Me, I no send anybody, anything anybody like, make dem dey talk, but I go dey live my life.
Who among your parents do you miss most, is it your dad or mum?
I miss both of them. My dad taught me a simple life, he taught me a life of contentment. It is not what you give a child but what you teach a child. My dad tried to break my head to put all the wisdom into it, and that was why I was resisting my dad for the first 30 years of my life. But then, I discovered that he was indeed my hero because of the way he lived his life. It was not like he had money but he had a good name. He was a man of integrity. One day, I asked him, why are you so happy, it is not like you have so much money and that was when the lesson of a simple life began to dawn on me. I miss my father for all the bullying that he gave me.
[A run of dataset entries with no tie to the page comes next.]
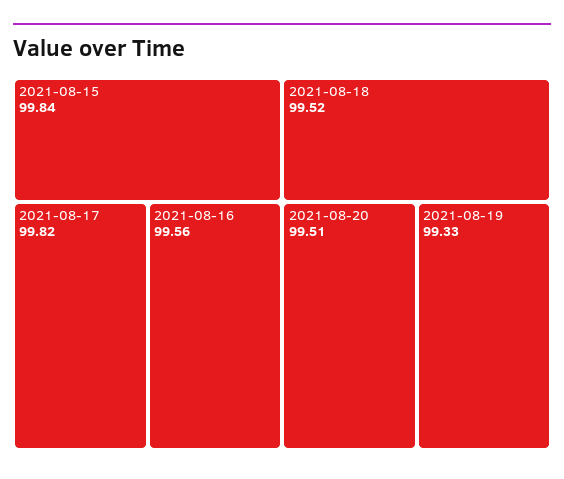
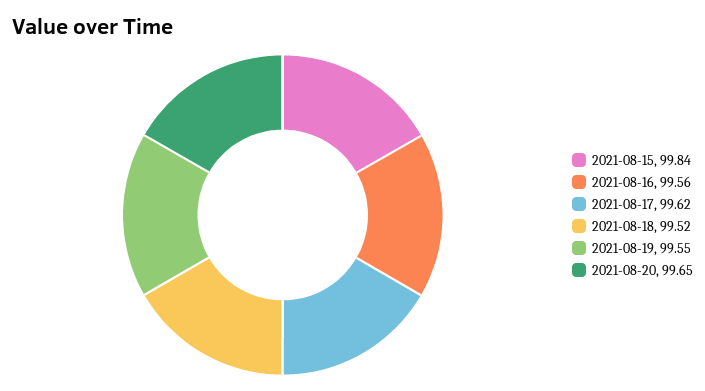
2021-08-17: 99.82 -> 99.62
2021-08-20: 99.51 -> 99.65
2021-08-19: 99.33 -> 99.55

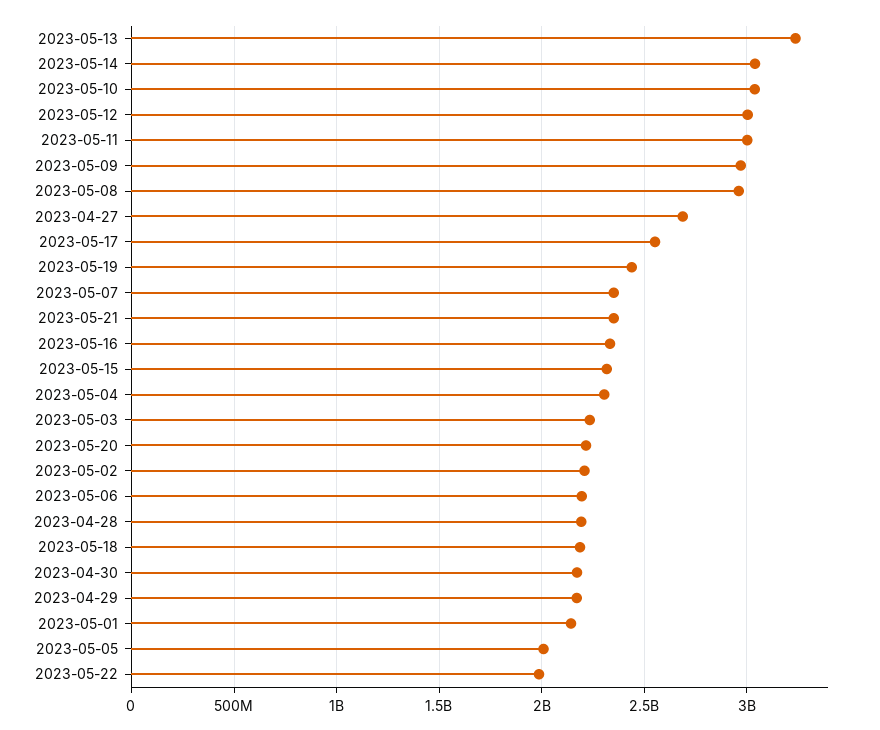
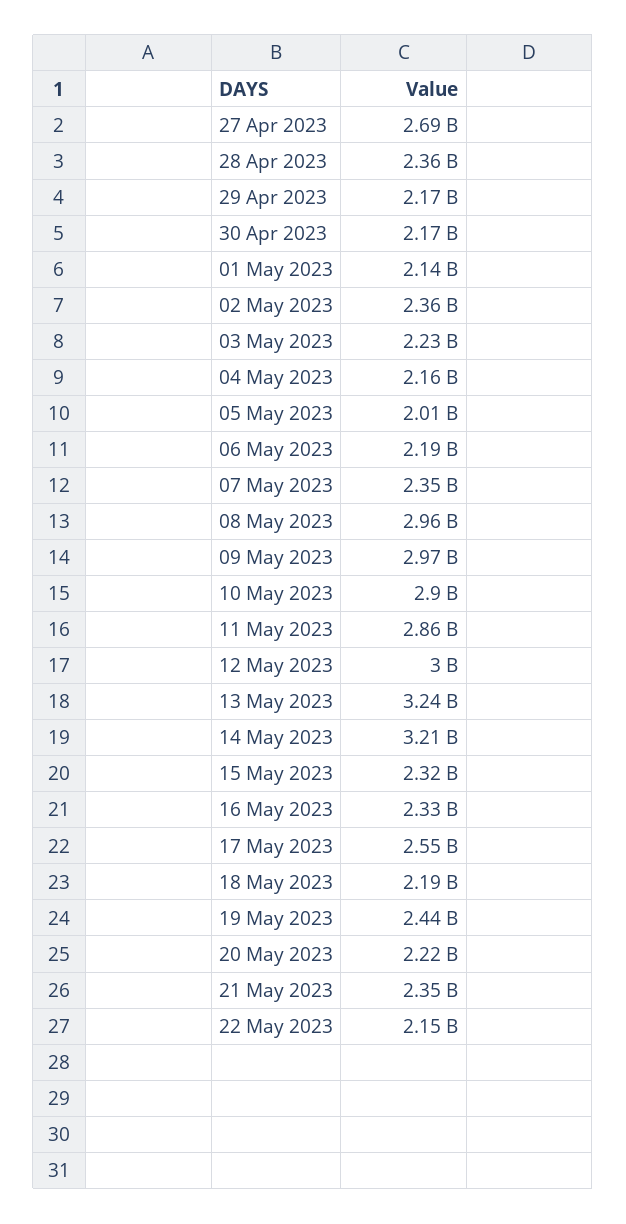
2023-05-14: 3050000000 -> 3210000000
2023-05-10: 3050000000 -> 2900000000
2023-05-11: 3000000000 -> 2860000000
2023-05-04: 2300000000 -> 2160000000
2023-05-02: 2200000000 -> 2360000000
2023-04-28: 2200000000 -> 2360000000
2023-05-22: 2000000000 -> 2150000000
From my mother I learnt kindness and love for humanity. I used to think that all the house helps I brought into the house had some magical powers on my mum because she’s always caring for the house helps, even including their children in the village. I will miss both of them because they both stocked my DNA with very good qualities. They will remain eternal in my life.
What legacy do you want to leave behind?
People should remember me anyhow they like. I am not interested in legacy. My own is to keep doing things that speak to my soul. I’ll keep doing good until I drop dead. Anyhow I want to be remembered is people’s business.
How do you want to be buried? Do you want to be cremated?
I like to be cremated because I will be the first in my family.